Selected extract:
◇ ◇ ◇ ◇ ◇
Make dictionary from txt file using re

Question

Consider the standard web log file in assets/logdata.txt. This file records the access a user makes when visiting a web page (like this one!). Each line of the log has the following items:

a host (e.g., '146.204.224.152')
a user_name (e.g., 'feest6811' note: sometimes the user name is missing! In this case, use '-' as the value for the username.)
the time a request was made (e.g., '21/Jun/2019:15:45:24 -0700')
the post request type (e.g., 'POST /incentivize HTTP/1.1' note: not everything is a POST!)

Your task is to convert this into a list of dictionaries, where each dictionary looks like the following:

example_dict = {"host":"146.204.224.152", 
                "user_name":"feest6811", 
                "time":"21/Jun/2019:15:45:24 -0700",
                "request":"POST /incentivize HTTP/1.1"}

This is sample of the txt data file.
◇ ◇ ◇ ◇ ◇
Exercise data:
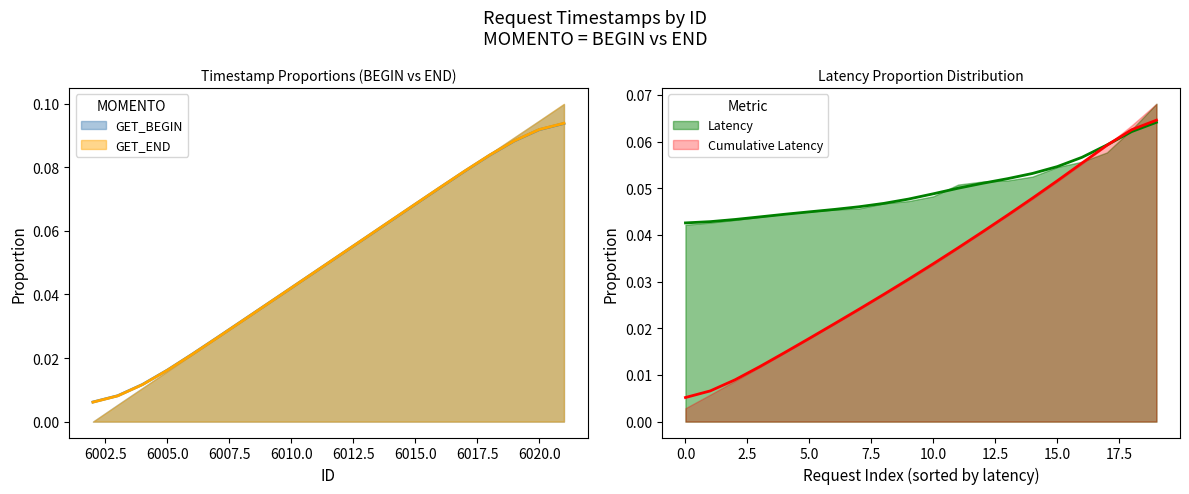

True or false: GET_END has more than 2 points higher than both neighbors.

False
◇ ◇ ◇ ◇ ◇
What to work on:
• 1. In the log-parsing question above, rewrite the paragraph beginning "Consider the standard web log file" in a single shorter sentence that keeps its main facts.
• 2. Reproduce the log-parsing question word for word, starting with "a host (e.g., '146.204.224.152')" and going on through "for the username.)".
• 3. Answer these questions using the log-parsing question above:
(a) What value should be used when a user name is missing?
(b) What example time is given for a request?
(c) What should the log file be converted into?

Solutions to the problems:
• 1. The standard web log file assets/logdata.txt records each user's access to a web page, and every line in it contains a set of items.

• 2.
a host (e.g., '146.204.224.152')
a user_name (e.g., 'feest6811' note: sometimes the user name is missing! In this case, use '-' as the value for the username.)

• 3.
(a) '-'
(b) '21/Jun/2019:15:45:24 -0700'
(c) A list of dictionaries